Ah, but my mother taught me how to sew. One of my favorite places at my grandmother’s house was underneath her old pedal sewing machine. I felt safe there. I have fond memories of Mother sewing for me. Lovingly piecing together multiple patterns to create the dress of our vision. Was this her craft? Her art? Did she come alive when she created? (I am sorry to say I don't recall that joy about her.) If she was joyful, why did she stop? Why the staunch refusal to support any career for her children that was not practical? Rumor had it, our mother wanted to be an English teacher, but she married the day she graduated high school and began a family shortly thereafter. I considered a degree in Fashion Merchandising, but ultimately graduated in accounting, pushing aside a dulled vision of anything more creative.

I have been told I have a strong sense of style. I don’t know from where it came. No one taught me. I have a good eye with a camera.
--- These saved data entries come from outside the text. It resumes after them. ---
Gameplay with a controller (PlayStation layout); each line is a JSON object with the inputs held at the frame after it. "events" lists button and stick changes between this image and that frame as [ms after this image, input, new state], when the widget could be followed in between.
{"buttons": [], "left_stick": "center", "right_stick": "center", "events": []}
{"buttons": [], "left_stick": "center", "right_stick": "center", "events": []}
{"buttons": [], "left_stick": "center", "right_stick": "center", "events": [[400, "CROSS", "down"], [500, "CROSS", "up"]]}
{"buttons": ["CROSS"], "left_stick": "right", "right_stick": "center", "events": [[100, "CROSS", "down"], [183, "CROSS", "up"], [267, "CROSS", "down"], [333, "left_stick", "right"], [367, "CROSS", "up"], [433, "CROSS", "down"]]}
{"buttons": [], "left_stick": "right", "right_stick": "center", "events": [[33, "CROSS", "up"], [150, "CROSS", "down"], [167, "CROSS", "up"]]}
No one taught or encouraged that either. I am a decent writer even though the art was nearly pounded out of me with demands for perfect sentence structure and footnotes to reference “real” writer’s work. So, I wonder who pounded the art out of my mother. Because as I read my sister’s post, I know it was there. I’m not even sure my mother knew it was there. 'Fabric Arts' was not in vogue in her lifetime. It was simply sewing – something often done out of necessity. Does necessity take the fun or beauty out of our craft(s)? If my writing becomes work will I love it less?

The stakes are low as I post a few words here on a blog; and they are very high, because writing brings me joy. My soul is at stake here. My life breath depends on doing what I am called to do. So what was my mother called to do? Perhaps it was to raise three brilliant children. I wonder though if a little piece of her didn’t die somewhere along the way. Was there a spark inside her that needed air and instead got suffocated? We weren’t raised to appreciate art, but there are traces of it all throughout our lives. Tiny little seeds planted somewhere along the way, sprouting now in the children she inadvertently raised to be artists. Along with those seeds comes my hope for growing compassion and understanding of a woman who was an artist in her very own way.

You never know when a memory of your life will take on new meaning.